HOW TO COMPLETE THIS TASK =>
Give back the data below exactly as it was given.

● ● ● ● ●

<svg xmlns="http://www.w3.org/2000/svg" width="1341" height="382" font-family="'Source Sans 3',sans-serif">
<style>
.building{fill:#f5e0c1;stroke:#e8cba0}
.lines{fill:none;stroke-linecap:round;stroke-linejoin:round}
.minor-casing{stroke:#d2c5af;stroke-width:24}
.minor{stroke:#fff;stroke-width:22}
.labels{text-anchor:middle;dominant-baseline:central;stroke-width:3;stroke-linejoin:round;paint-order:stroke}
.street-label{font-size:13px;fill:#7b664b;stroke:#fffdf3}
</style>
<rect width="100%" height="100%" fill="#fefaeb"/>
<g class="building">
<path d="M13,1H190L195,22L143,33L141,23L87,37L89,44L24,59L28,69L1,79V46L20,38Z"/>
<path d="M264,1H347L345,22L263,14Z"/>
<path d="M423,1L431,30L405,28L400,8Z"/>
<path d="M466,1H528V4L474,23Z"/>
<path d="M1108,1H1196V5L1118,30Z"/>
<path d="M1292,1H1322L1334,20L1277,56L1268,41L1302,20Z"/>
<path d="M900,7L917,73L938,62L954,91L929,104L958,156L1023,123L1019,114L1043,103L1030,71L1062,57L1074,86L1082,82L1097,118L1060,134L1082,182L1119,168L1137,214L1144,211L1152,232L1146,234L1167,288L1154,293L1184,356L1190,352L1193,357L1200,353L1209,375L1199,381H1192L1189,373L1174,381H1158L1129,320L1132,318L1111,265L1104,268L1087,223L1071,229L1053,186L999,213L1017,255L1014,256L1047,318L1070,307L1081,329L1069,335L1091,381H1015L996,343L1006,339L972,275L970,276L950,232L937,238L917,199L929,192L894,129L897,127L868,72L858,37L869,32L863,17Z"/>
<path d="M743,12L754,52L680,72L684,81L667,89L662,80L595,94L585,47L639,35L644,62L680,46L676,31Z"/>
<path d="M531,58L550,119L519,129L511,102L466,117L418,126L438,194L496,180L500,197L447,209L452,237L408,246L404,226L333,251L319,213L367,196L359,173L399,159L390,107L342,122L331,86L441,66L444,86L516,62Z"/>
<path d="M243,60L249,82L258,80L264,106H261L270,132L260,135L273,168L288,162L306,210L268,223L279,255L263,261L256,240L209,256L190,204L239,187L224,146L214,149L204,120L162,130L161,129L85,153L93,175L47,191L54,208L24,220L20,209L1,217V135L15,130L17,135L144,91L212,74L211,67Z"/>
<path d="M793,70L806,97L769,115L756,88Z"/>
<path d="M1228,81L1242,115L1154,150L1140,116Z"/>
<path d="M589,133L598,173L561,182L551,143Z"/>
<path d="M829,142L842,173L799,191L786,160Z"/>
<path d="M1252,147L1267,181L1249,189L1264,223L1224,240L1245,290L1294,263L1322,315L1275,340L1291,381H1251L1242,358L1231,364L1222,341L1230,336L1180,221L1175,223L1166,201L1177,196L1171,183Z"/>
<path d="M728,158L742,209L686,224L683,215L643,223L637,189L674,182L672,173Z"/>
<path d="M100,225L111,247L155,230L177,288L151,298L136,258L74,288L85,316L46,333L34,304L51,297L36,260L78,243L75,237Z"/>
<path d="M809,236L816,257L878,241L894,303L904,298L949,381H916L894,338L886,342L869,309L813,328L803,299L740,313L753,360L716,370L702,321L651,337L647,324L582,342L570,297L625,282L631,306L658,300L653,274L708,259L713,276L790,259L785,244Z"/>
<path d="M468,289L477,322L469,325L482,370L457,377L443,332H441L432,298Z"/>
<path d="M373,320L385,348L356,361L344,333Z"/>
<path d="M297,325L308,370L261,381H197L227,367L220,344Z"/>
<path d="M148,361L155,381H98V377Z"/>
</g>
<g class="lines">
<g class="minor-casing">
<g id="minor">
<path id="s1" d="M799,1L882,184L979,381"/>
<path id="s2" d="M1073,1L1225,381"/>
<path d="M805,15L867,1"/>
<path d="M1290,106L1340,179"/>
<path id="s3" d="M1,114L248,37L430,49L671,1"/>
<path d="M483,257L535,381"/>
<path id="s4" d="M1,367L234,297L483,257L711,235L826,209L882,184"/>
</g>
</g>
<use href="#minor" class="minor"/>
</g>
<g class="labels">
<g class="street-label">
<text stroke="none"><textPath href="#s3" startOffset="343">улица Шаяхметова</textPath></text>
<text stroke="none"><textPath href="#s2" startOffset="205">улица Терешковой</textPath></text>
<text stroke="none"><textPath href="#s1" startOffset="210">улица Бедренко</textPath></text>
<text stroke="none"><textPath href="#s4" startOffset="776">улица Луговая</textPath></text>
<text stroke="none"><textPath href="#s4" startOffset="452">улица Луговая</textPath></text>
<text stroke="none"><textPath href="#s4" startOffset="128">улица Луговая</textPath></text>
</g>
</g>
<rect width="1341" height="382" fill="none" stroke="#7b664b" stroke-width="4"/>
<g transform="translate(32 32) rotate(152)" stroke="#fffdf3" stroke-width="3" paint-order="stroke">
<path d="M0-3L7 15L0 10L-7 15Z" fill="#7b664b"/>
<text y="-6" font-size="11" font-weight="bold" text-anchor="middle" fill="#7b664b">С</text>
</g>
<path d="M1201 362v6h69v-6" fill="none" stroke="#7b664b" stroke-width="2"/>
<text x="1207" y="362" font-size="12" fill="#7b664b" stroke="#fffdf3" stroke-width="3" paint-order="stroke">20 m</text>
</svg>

● ● ● ● ●

RESULT =>
<svg xmlns="http://www.w3.org/2000/svg" width="1341" height="382" font-family="'Source Sans 3',sans-serif">
<style>
.building{fill:#f5e0c1;stroke:#e8cba0}
.lines{fill:none;stroke-linecap:round;stroke-linejoin:round}
.minor-casing{stroke:#d2c5af;stroke-width:24}
.minor{stroke:#fff;stroke-width:22}
.labels{text-anchor:middle;dominant-baseline:central;stroke-width:3;stroke-linejoin:round;paint-order:stroke}
.street-label{font-size:13px;fill:#7b664b;stroke:#fffdf3}
</style>
<rect width="100%" height="100%" fill="#fefaeb"/>
<g class="building">
<path d="M13,1H190L195,22L143,33L141,23L87,37L89,44L24,59L28,69L1,79V46L20,38Z"/>
<path d="M264,1H347L345,22L263,14Z"/>
<path d="M423,1L431,30L405,28L400,8Z"/>
<path d="M466,1H528V4L474,23Z"/>
<path d="M1108,1H1196V5L1118,30Z"/>
<path d="M1292,1H1322L1334,20L1277,56L1268,41L1302,20Z"/>
<path d="M900,7L917,73L938,62L954,91L929,104L958,156L1023,123L1019,114L1043,103L1030,71L1062,57L1074,86L1082,82L1097,118L1060,134L1082,182L1119,168L1137,214L1144,211L1152,232L1146,234L1167,288L1154,293L1184,356L1190,352L1193,357L1200,353L1209,375L1199,381H1192L1189,373L1174,381H1158L1129,320L1132,318L1111,265L1104,268L1087,223L1071,229L1053,186L999,213L1017,255L1014,256L1047,318L1070,307L1081,329L1069,335L1091,381H1015L996,343L1006,339L972,275L970,276L950,232L937,238L917,199L929,192L894,129L897,127L868,72L858,37L869,32L863,17Z"/>
<path d="M743,12L754,52L680,72L684,81L667,89L662,80L595,94L585,47L639,35L644,62L680,46L676,31Z"/>
<path d="M531,58L550,119L519,129L511,102L466,117L418,126L438,194L496,180L500,197L447,209L452,237L408,246L404,226L333,251L319,213L367,196L359,173L399,159L390,107L342,122L331,86L441,66L444,86L516,62Z"/>
<path d="M243,60L249,82L258,80L264,106H261L270,132L260,135L273,168L288,162L306,210L268,223L279,255L263,261L256,240L209,256L190,204L239,187L224,146L214,149L204,120L162,130L161,129L85,153L93,175L47,191L54,208L24,220L20,209L1,217V135L15,130L17,135L144,91L212,74L211,67Z"/>
<path d="M793,70L806,97L769,115L756,88Z"/>
<path d="M1228,81L1242,115L1154,150L1140,116Z"/>
<path d="M589,133L598,173L561,182L551,143Z"/>
<path d="M829,142L842,173L799,191L786,160Z"/>
<path d="M1252,147L1267,181L1249,189L1264,223L1224,240L1245,290L1294,263L1322,315L1275,340L1291,381H1251L1242,358L1231,364L1222,341L1230,336L1180,221L1175,223L1166,201L1177,196L1171,183Z"/>
<path d="M728,158L742,209L686,224L683,215L643,223L637,189L674,182L672,173Z"/>
<path d="M100,225L111,247L155,230L177,288L151,298L136,258L74,288L85,316L46,333L34,304L51,297L36,260L78,243L75,237Z"/>
<path d="M809,236L816,257L878,241L894,303L904,298L949,381H916L894,338L886,342L869,309L813,328L803,299L740,313L753,360L716,370L702,321L651,337L647,324L582,342L570,297L625,282L631,306L658,300L653,274L708,259L713,276L790,259L785,244Z"/>
<path d="M468,289L477,322L469,325L482,370L457,377L443,332H441L432,298Z"/>
<path d="M373,320L385,348L356,361L344,333Z"/>
<path d="M297,325L308,370L261,381H197L227,367L220,344Z"/>
<path d="M148,361L155,381H98V377Z"/>
</g>
<g class="lines">
<g class="minor-casing">
<g id="minor">
<path id="s1" d="M799,1L882,184L979,381"/>
<path id="s2" d="M1073,1L1225,381"/>
<path d="M805,15L867,1"/>
<path d="M1290,106L1340,179"/>
<path id="s3" d="M1,114L248,37L430,49L671,1"/>
<path d="M483,257L535,381"/>
<path id="s4" d="M1,367L234,297L483,257L711,235L826,209L882,184"/>
</g>
</g>
<use href="#minor" class="minor"/>
</g>
<g class="labels">
<g class="street-label">
<text stroke="none"><textPath href="#s3" startOffset="343">улица Шаяхметова</textPath></text>
<text stroke="none"><textPath href="#s2" startOffset="205">улица Терешковой</textPath></text>
<text stroke="none"><textPath href="#s1" startOffset="210">улица Бедренко</textPath></text>
<text stroke="none"><textPath href="#s4" startOffset="776">улица Луговая</textPath></text>
<text stroke="none"><textPath href="#s4" startOffset="452">улица Луговая</textPath></text>
<text stroke="none"><textPath href="#s4" startOffset="128">улица Луговая</textPath></text>
</g>
</g>
<rect width="1341" height="382" fill="none" stroke="#7b664b" stroke-width="4"/>
<g transform="translate(32 32) rotate(152)" stroke="#fffdf3" stroke-width="3" paint-order="stroke">
<path d="M0-3L7 15L0 10L-7 15Z" fill="#7b664b"/>
<text y="-6" font-size="11" font-weight="bold" text-anchor="middle" fill="#7b664b">С</text>
</g>
<path d="M1201 362v6h69v-6" fill="none" stroke="#7b664b" stroke-width="2"/>
<text x="1207" y="362" font-size="12" fill="#7b664b" stroke="#fffdf3" stroke-width="3" paint-order="stroke">20 m</text>
</svg>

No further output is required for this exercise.